The seven-level classification for prioritising vaccinations is as follows (dating from recommendations of the national vaccination board from 26th Dec 2020):
(1) very high: people aged 80 years and older, residents of care homes, care home staff, health care staff with high levels of exposition or with close contact to vulnerable groups (e.g. emergency care, medical care for COVID-19 patients, testing staff).
(2) high: people aged 75 to 79 years, risk groups (see definition above) and their close contact persons. Health care staff with high expositions (e.g. working in emergency care, GPs, paediatricians), mobile long-term care staff, 24-hours care.
(3) elevated: people aged 70 to 74 years. Risk groups and their close contact persons. Also, asylum seekers in residencies, homeless persons in residencies, people in prison, and staff in the latter institutions. Social care staff, and religious staff is also included in this category. Also, contact persons of pregnant women, and health care staff with moderate exposition.
(4) moderately elevated: people aged 65 to 69 years, health care staff with low exposition, school and kindergarten staff. In this category also people are included who work in areas where the virus may be transmitted easily (e.g. due to low distance, high aerosol concentration, low air circulation). Also, people in critical positions in public administration and the government as well as employees in critical infrastructure are included (e.g. military services, fire brigades, public transport, waste management).

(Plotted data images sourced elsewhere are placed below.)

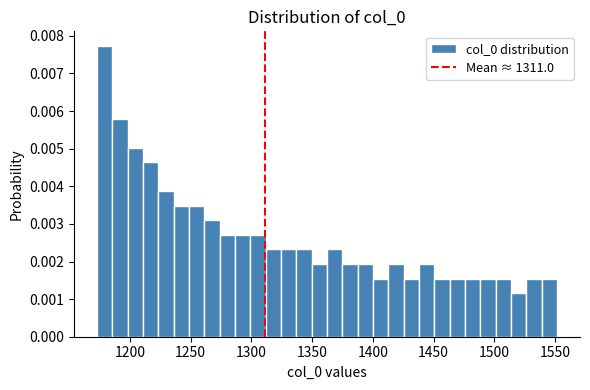

Around what value on the x-axis is the tallest bar? Give the approximate position of its centre, as read against the axis.

1180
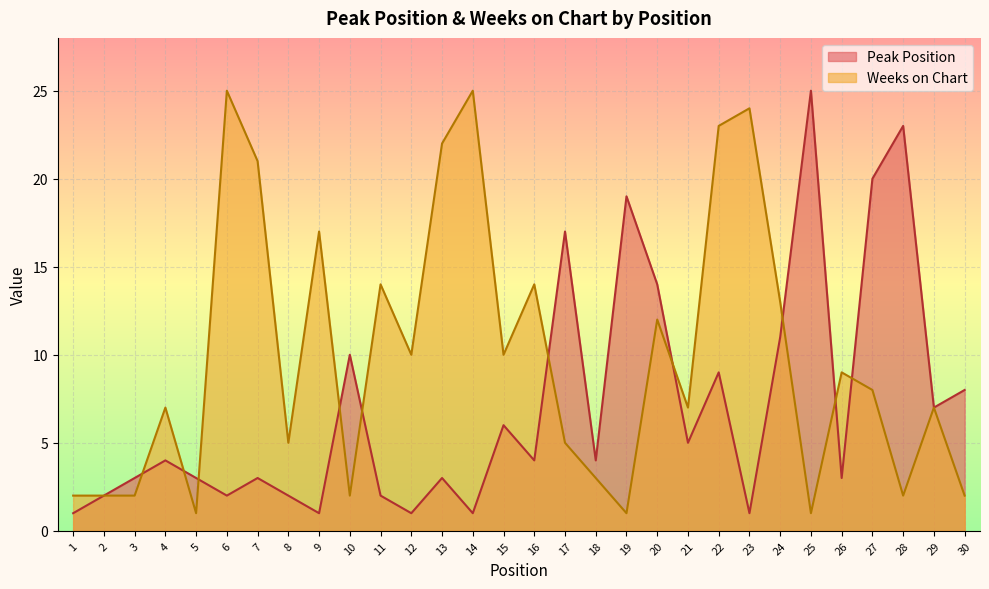

At which category does Weeks on Chart reach its first local peak?

4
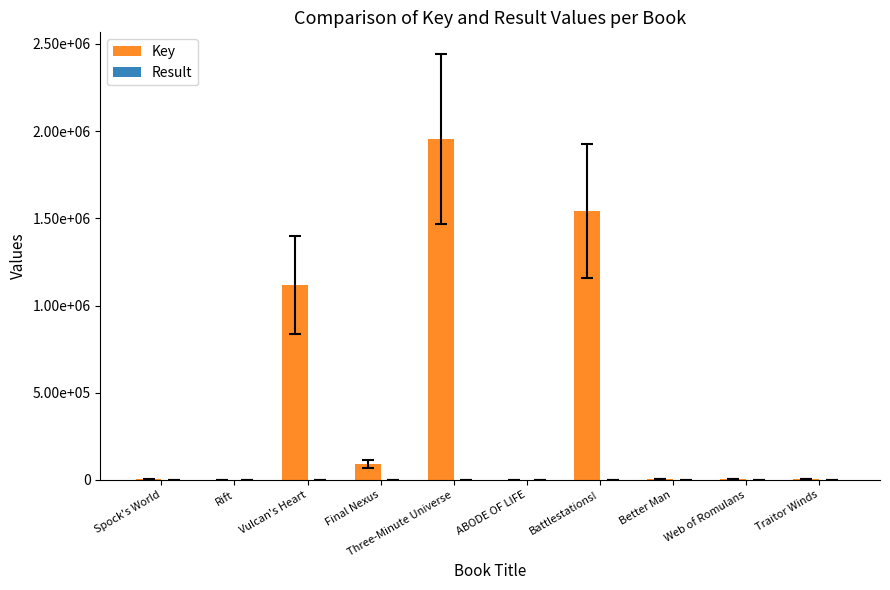

Does the chart contain stacked bars?

No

(5) moderate: people aged 60 to 64 years, employees in retail, in gastronomy, tourism and people travelling across borders for professional reasons in public transport (e.g. trains, planes). People working in non-medical services in close contact with people are included. Also, artists, professional sportsmen/sportswomen and other professions with close personal contacts are included.
(6) slightly elevated: amateur sportsmen/sportswomen with personal contacts, amateur artists (e.g. choirs, theatres), teachers at universities, or higher-level education, and people travelling for professional purposes.
(7) general: people aged 16 to 60 years
A dashboard is available online tracking progress and actual delivery of vaccine doses: https://info.gesundheitsministerium.at/
On 11th February, an estimated share of 2.5% of the population had been vaccinated against SARS-CoV2. On January 31, Austria’s vaccination committee had recommended that the Oxford/AstraZeneca vaccine should be primarily used on the under-65s. Unlike Germany, however, they stopped short of issuing outright advice that the vaccine shouldn’t be used on the over-64s.
As of April 8, the situation in Austrian hospitals appears manageable with sufficient bed and ventilator capacities for COVID-19 patients.
Measures to avoid shortages in hospitals in the course of the COVID-19 crisis have been implemented. These include the reorientation of departments, postponement of elective surgeries and non-urgent interventions. Specific hospitals or new hospital units have been designated and created in each region to administer and treat patients with suspected or confirmed COVID-19 cases. Further, strict Standard Operating Procedures (SOPs) apply in regard to separate hospital entrances for people with symptoms of COVID-19 to protect other patients and staff.
Capacities are also used from rehabilitation centres that are currently not operating and might be used as long-term care wards. Furthermore, empty conference centres (e.g. in Vienna, Salzburg) have been reoriented in preparation for accommodating non-acute COVID-19 patients. These centres are currently sparsely used.
Teleconsultations in psychotherapy have been made possible and are reimbursed by the social health insurance. In addition, e-medication is being facilitated, and sickness absences may be issued by GPs over the telephone.